Whatever one thinks of that legislation, the fact is that there are no sanctuary cities in Virginia, which makes it pretty cut-and-dried that sanctuary cities are not behind the rise of MS-13 activity in the state.

Beyond logic, the Gillespie/Trump stance on the linkage between their preferred immigration policy and crime control is ridiculous. Law enforcement organizations are profoundly skeptical of efforts to drag local cops into immigration enforcement precisely because it can make it harder to face down violent criminals like MS-13. After all, nobody is going to come forward as a witness or informant if they think it could lead to getting a spouse or a sibling deported.

Poke a few holes in this one, folks: (1) MS-13 is indeed quite evil and very real, (2) Virginia’s superposition on sanctuary cities make us a “yes and no” on the question — see this piece in Richmond’s Style Weekly for some more insight, and (3) no one is arguing for the federalization of local law enforcement — no one.

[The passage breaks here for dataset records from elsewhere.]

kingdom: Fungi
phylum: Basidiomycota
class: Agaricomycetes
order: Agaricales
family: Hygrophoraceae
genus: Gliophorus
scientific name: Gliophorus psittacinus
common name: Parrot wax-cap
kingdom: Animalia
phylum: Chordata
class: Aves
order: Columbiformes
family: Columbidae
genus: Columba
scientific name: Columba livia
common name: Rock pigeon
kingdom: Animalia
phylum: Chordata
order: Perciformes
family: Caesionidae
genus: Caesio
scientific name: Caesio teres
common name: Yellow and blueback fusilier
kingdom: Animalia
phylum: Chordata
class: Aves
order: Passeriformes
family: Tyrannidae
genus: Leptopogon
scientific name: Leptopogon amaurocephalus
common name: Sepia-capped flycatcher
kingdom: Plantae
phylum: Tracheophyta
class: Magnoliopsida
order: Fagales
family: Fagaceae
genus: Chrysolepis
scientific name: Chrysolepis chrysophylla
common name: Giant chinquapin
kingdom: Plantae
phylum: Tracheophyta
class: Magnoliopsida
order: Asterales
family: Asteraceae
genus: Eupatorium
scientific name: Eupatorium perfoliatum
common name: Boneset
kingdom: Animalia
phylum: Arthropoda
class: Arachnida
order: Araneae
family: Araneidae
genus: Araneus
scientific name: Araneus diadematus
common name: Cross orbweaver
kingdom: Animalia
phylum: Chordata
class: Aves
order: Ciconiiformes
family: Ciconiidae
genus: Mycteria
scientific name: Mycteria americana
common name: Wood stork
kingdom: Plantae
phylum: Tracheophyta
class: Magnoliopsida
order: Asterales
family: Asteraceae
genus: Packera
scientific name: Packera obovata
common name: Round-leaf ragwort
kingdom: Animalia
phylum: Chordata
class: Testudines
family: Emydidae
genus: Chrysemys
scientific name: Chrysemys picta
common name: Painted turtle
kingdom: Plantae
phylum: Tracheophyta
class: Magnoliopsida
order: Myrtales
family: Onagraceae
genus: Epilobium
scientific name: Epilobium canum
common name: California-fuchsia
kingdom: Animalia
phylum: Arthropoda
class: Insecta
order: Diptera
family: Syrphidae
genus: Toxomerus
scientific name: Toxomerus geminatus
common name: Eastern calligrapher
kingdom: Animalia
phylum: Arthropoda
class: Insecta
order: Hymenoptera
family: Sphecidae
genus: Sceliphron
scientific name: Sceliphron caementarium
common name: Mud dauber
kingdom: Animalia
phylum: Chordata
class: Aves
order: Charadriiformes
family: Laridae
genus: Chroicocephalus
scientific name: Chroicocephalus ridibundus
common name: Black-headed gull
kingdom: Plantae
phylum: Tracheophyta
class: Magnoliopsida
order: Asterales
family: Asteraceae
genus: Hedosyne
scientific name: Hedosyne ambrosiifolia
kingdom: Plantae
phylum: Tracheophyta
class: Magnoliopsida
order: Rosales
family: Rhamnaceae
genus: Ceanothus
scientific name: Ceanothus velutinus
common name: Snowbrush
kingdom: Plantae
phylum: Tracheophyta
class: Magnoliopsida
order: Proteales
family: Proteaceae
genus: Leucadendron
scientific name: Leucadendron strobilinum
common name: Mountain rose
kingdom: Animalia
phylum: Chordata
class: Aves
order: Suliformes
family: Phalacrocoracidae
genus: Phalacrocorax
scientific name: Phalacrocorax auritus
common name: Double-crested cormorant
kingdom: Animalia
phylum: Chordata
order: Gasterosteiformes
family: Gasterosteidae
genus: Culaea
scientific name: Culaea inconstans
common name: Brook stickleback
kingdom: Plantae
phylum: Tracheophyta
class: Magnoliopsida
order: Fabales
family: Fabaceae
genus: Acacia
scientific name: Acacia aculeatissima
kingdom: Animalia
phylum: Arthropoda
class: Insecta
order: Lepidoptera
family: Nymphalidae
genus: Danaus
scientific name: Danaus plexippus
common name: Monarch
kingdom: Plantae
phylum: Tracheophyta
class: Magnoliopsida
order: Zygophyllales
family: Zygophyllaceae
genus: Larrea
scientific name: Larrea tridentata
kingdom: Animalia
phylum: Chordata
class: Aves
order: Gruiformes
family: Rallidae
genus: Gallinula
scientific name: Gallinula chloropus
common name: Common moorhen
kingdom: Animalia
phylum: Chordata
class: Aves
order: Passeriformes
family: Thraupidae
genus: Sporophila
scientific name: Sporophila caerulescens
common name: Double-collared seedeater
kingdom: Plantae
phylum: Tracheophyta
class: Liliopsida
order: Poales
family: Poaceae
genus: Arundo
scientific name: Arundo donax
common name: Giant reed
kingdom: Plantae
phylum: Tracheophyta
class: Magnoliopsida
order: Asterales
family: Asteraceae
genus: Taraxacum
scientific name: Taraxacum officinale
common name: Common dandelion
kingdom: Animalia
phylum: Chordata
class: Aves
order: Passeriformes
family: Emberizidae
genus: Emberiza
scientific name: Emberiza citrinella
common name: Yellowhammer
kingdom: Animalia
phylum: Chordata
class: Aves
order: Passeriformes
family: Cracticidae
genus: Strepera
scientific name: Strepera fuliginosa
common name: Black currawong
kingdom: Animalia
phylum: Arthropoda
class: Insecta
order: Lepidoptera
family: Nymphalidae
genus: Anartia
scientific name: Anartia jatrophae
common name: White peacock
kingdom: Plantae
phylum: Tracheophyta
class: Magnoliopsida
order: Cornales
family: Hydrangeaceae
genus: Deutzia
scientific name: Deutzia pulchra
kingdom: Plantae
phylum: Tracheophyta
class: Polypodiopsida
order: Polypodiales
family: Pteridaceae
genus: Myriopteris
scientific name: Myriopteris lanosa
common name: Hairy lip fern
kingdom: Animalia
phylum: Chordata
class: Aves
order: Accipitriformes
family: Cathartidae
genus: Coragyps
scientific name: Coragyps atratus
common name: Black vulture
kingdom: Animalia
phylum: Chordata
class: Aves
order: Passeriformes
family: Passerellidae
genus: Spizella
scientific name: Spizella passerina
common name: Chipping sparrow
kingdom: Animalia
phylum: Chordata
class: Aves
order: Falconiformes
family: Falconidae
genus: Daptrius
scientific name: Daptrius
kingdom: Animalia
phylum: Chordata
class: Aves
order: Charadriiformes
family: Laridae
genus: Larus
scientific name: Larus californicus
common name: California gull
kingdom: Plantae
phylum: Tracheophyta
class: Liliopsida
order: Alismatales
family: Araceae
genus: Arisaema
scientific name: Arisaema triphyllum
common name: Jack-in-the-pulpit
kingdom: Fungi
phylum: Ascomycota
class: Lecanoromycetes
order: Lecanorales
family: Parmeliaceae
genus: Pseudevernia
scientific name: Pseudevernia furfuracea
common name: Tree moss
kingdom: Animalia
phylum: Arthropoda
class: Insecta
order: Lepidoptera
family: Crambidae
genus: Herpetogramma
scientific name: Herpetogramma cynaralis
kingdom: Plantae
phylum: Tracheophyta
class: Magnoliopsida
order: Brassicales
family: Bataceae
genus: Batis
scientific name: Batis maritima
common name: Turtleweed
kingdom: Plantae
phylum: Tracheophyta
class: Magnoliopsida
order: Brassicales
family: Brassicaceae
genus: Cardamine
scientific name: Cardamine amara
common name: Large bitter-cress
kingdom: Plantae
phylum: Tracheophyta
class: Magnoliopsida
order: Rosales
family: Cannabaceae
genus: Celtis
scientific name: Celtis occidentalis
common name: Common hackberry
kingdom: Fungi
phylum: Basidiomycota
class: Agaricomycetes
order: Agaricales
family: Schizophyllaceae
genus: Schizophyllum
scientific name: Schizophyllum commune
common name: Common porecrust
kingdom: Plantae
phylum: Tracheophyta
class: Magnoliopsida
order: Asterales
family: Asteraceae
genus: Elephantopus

What is being asked?  That local and state law enforcement not be prevented from co-operating with federal law enforcement — position B.

Granted, there are voice who really do want local and state law enforcement becoming federales.  Similarly, there are voices who really do want to prevent law enforcement from upholding the law and deporting bad actors…

There’s a really simple endgame to this: Northam should stop taking actions and creating conditions that support and help MS-13.  Or at the very least, have the integrity and make the argument that sanctuary cities do indeed come at a cost… but don’t deny that the cost exists.